Il processo

La dgr da conto del percorso di consultazione condotto da luglio a ottobre 2012.

Sono stati realizzati 70 incontri e raccolti 93 contributi di commento e reazione alla proposta, in parte analizzati e pubblicati in un precedente articolo di LS.

 

Con le Direzioni Generali della Regione 20 incontri
Con le ASL 12 incontri
Con i territori 15 incontri
Con  alcuni interlocutori del TS organizzato (Forum Famiglie, Acli, Caritas, Associazioni famiglie affidatarie…) 12 incontri
Con i tavoli istituzionali (Erogatori, Terzo settore, Sindacati..) 8 incontri

 

Si ribadisce il senso dell’operazione: arrivare alla condivisione di un documento  programmatico che “dia vita ad un modello di welfare all’avanguardia”, ovvero capace di

  • riconoscere e valorizzare le esperienze e le caratteristiche locali
  • responsabilizzare ogni livello istituzionale
  • realizzare un sistema sussidiario
  • fondato sulla corretta valutazione dei bisogni

 

La consultazione  ha consentito di arricchire e articolare la prima proposta portata nei territori, basata sostanzialmente su alcune dichiarazioni di principio e indirizzi generali di riforma. L’esito del percorso è l’elaborazione di un nuovo documento che sarà oggetto di ulteriori passaggi di consultazione e condivisione.

La dgr  sottolinea come la proposa di patto e il percorso proposto abbiano trovato generalmente una positiva accoglienza.  Tuttavia, a seguito della dgr e in modo congiunto, ANCI Lombardia, Forum Terzo Settore e Sindacati hanno chiesto di posticipare l’avvio del nuovo confronto al termine dell’imminente fase elettorale e, congiuntamente, che l’adozione di ulteriori atti amministrativi sia rinviata alla conclusione del processo di riforma (si veda l’allegato).

 

I contenuti

La dgr riporta in sintesi alcuni punti del documento generato dalle consultazioni, qui ne sintetizziamo i concetti principali.
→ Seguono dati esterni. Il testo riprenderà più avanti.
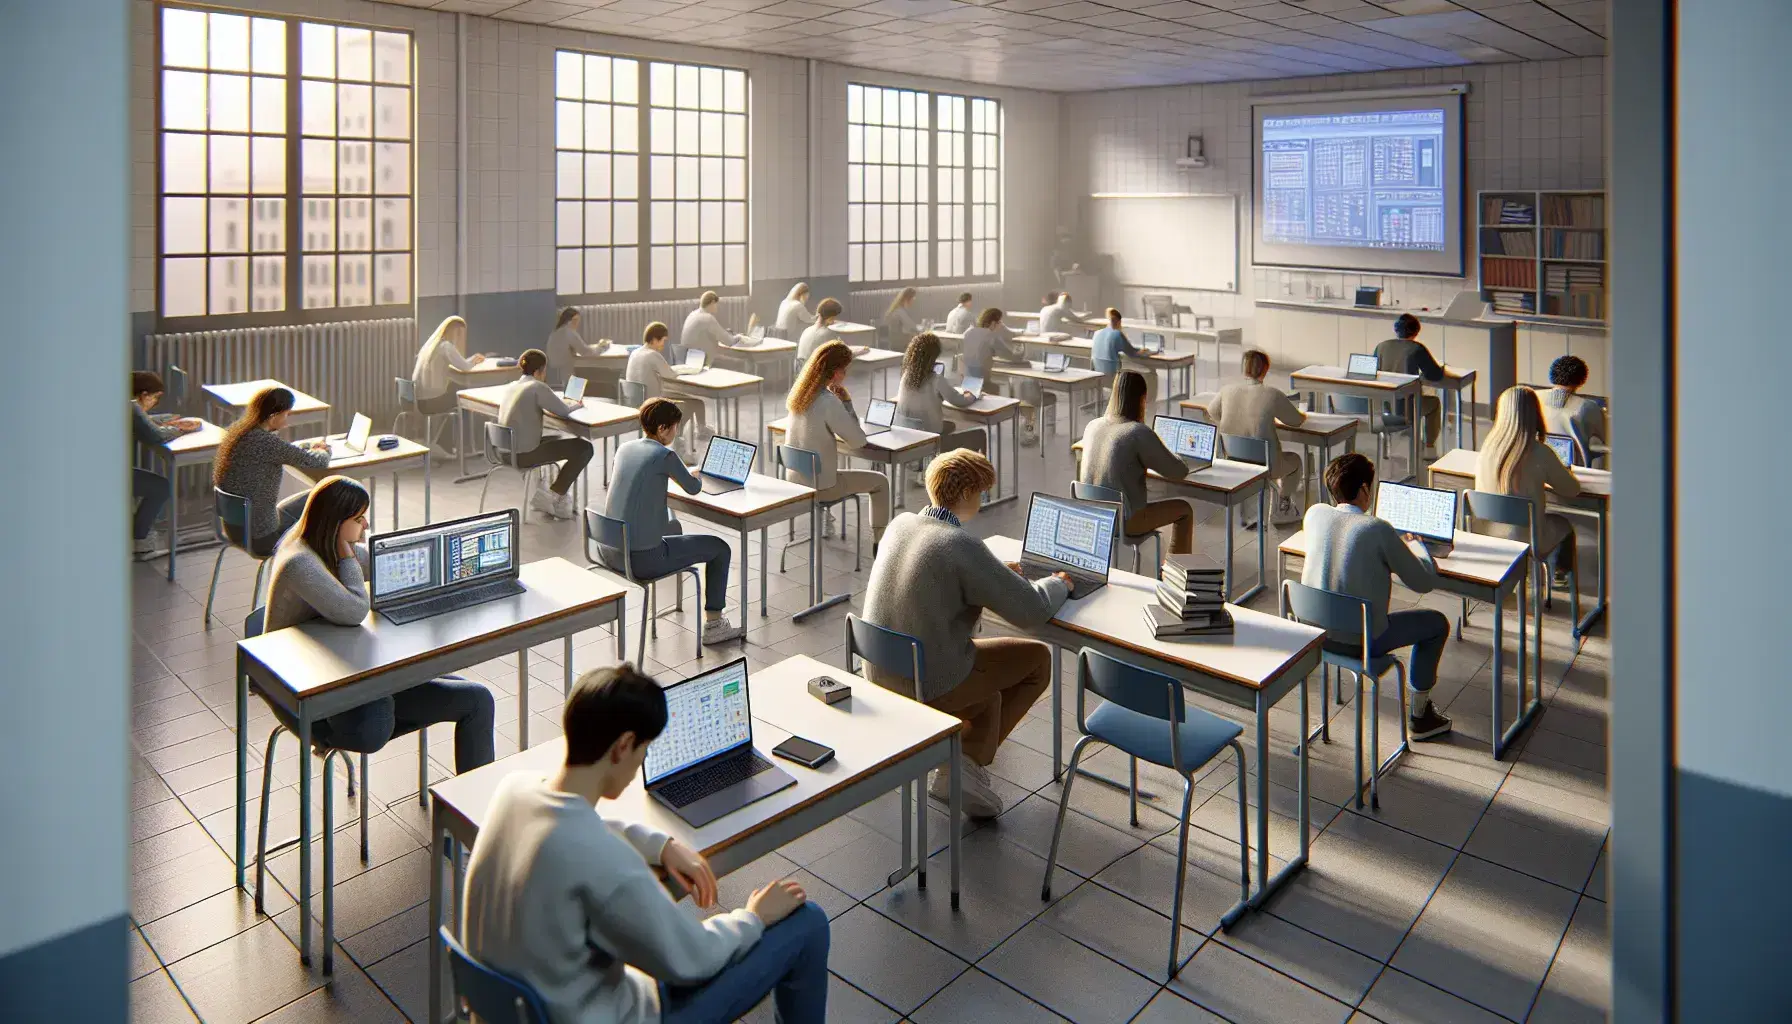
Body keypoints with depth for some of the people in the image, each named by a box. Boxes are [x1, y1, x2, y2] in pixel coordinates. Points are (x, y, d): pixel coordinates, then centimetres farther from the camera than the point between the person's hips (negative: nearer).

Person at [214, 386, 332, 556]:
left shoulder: (239, 430, 1)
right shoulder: (265, 442, -26)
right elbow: (319, 462, -17)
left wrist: (309, 446, 11)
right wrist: (323, 452, 6)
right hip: (259, 538, -9)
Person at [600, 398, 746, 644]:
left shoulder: (624, 449, 6)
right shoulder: (665, 455, -14)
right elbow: (693, 488, 3)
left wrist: (684, 472, 29)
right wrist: (696, 476, 25)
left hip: (608, 551, 8)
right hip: (641, 558, -8)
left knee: (673, 527, 37)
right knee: (719, 548, 10)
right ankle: (712, 626, 17)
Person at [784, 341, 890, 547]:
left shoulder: (799, 392, -1)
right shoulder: (829, 402, -26)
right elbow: (858, 441, -18)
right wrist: (847, 403, -13)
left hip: (793, 480, 8)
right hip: (818, 486, -8)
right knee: (880, 482, 12)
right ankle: (878, 542, 21)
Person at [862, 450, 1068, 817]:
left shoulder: (900, 524, 0)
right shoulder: (963, 545, -23)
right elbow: (1031, 610, -19)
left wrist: (997, 573, 19)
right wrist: (1058, 584, 3)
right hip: (929, 684, -8)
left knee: (990, 692, 33)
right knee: (1038, 659, 11)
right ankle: (969, 760, 10)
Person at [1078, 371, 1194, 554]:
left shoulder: (1092, 426, 1)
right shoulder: (1141, 433, -19)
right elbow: (1179, 472, -8)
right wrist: (1166, 453, 14)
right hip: (1124, 522, -7)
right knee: (1184, 509, 18)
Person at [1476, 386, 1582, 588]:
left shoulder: (1488, 445, -9)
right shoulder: (1539, 453, -21)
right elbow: (1572, 489, -6)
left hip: (1484, 536, 4)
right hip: (1524, 541, -4)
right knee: (1564, 523, 31)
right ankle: (1560, 573, 51)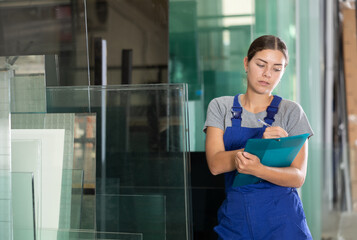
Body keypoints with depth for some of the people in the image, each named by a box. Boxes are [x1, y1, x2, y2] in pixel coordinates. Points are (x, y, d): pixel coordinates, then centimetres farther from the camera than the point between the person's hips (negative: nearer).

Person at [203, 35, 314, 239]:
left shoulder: (291, 111, 0)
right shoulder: (220, 107, 3)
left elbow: (298, 177, -9)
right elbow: (215, 164, -10)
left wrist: (257, 169, -28)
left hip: (282, 220, -1)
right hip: (235, 218, 1)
Il nuovo welfare dovrà essere basato su:

 

Appropriatezza della risposta al bisogno mediante

  • valutazione unitaria, multidimensionale e integrata
  • articolazione e differenziazione dell’offerta
  • selezione e orientamento della domanda in capo alle istituzioni
  • libertà di scelta della persona
  • presa in carico, appropriatezza e continuità della cura, sempre in capo alle istituzioni

Centralità della famiglia

  • riconoscimento alla famiglia di un ruolo cardine nella cura
  • valorizzazione delle forme associative
  • organizzazione dei servizi  in modo da offrire sostegno al compito di cura delle famiglie
  • importanza delle politiche di conciliazione vita-lavoro

Valutazione equa

  • dell’accesso, basata sulla valutazione del fabbisogno
  • della compartecipazione al costo, basata sulle capacità economiche della persona e della sua famiglia

Accesso, orientamento e informazione

  • mediante l’identificazione di luoghi unitari e qualificati
  • al fine di garantire una libera scelta, consapevole e responsabile

Integrazione tra politiche

  • in particolare si citano casa, lavoro, trasporti, giovani, conciliazione

Integrazione delle risorse

  • per evitare la frammentazione,  ridurre gli sprechi e per una presa in carico della persona effettivamente integrata
  • identificazione di strumenti per migliorare la gestione e la razionalizzare la spesa

Revisione governance territoriale

  • valorizzazione del ruolo dei Comuni e precisazione del rapporto con le ASL
  • definizione  chiara e univoca delle specifiche competenze degli attori del sistema
  • indirizzo alla gestione associata dei servizi
  • razionalizzazione dei servizi, superando situazioni oggi economicamente non sostenibili

Sussidiarietà 

  • miglioramento della rappresentanza e della qualificazione di tutte le formazioni sociali
  • riconoscimento del ruolo del terzo settore come partner e non più solo come gestore di servizi
  • centralità del terzo settore per il superamento di modelli burocratici, basati solo sul trasferimento delle risorse
  • valorizzazione delle esperienze consolidate (es. mutuo aiuto, ruolo operazione nell’inserimento lavorativo , associazionismo familiare…)

Coesione sociale

  • promozione del senso di appartenenza dei cittadini al proprio territorio
  • miglioramento della collaborazione tra istituzioni
  • sostegno alla capacità di fare sistema
  • importanza della responsabilità sociale di impresa, dell’imprenditorialità sociale e del terzo settore, per promuovere e realizzare coesione.